TASK INSTRUCTIONS: Could you format the data, from its first line through the line containing "MAI MULTE PENTRU TINE", as a Markdown table with the columns No. and Text, numbering each row and skipping blank lines?

DATA RECORDS:
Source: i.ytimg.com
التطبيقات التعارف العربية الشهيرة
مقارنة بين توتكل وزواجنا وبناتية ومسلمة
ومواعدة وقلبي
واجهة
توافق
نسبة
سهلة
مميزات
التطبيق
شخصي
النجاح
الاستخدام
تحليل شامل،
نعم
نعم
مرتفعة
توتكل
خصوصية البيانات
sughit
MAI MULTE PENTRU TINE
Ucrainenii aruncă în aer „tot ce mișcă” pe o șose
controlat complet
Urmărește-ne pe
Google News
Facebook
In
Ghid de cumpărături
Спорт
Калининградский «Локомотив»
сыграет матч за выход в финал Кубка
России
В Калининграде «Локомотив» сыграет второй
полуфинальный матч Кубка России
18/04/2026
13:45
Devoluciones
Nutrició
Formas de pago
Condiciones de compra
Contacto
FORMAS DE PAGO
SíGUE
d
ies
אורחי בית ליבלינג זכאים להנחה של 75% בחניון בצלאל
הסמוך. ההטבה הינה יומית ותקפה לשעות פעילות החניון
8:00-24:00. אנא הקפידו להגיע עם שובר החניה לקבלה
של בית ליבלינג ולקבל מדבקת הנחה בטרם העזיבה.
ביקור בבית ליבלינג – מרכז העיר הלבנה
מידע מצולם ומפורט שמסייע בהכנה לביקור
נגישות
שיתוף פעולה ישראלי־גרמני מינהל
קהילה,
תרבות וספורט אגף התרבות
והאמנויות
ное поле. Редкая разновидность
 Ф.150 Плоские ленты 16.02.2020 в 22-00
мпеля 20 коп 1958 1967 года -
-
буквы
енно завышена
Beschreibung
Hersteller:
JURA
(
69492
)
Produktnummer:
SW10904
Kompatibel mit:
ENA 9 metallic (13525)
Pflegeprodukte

SOLUTION:
| No. | Text |
|---|---|
| 1 | Source: i.ytimg.com |
| 2 | التطبيقات التعارف العربية الشهيرة |
| 3 | مقارنة بين توتكل وزواجنا وبناتية ومسلمة |
| 4 | ومواعدة وقلبي |
| 5 | واجهة |
| 6 | توافق |
| 7 | نسبة |
| 8 | سهلة |
| 9 | مميزات |
| 10 | التطبيق |
| 11 | شخصي |
| 12 | النجاح |
| 13 | الاستخدام |
| 14 | تحليل شامل، |
| 15 | نعم |
| 16 | نعم |
| 17 | مرتفعة |
| 18 | توتكل |
| 19 | خصوصية البيانات |
| 20 | sughit |
| 21 | MAI MULTE PENTRU TINE |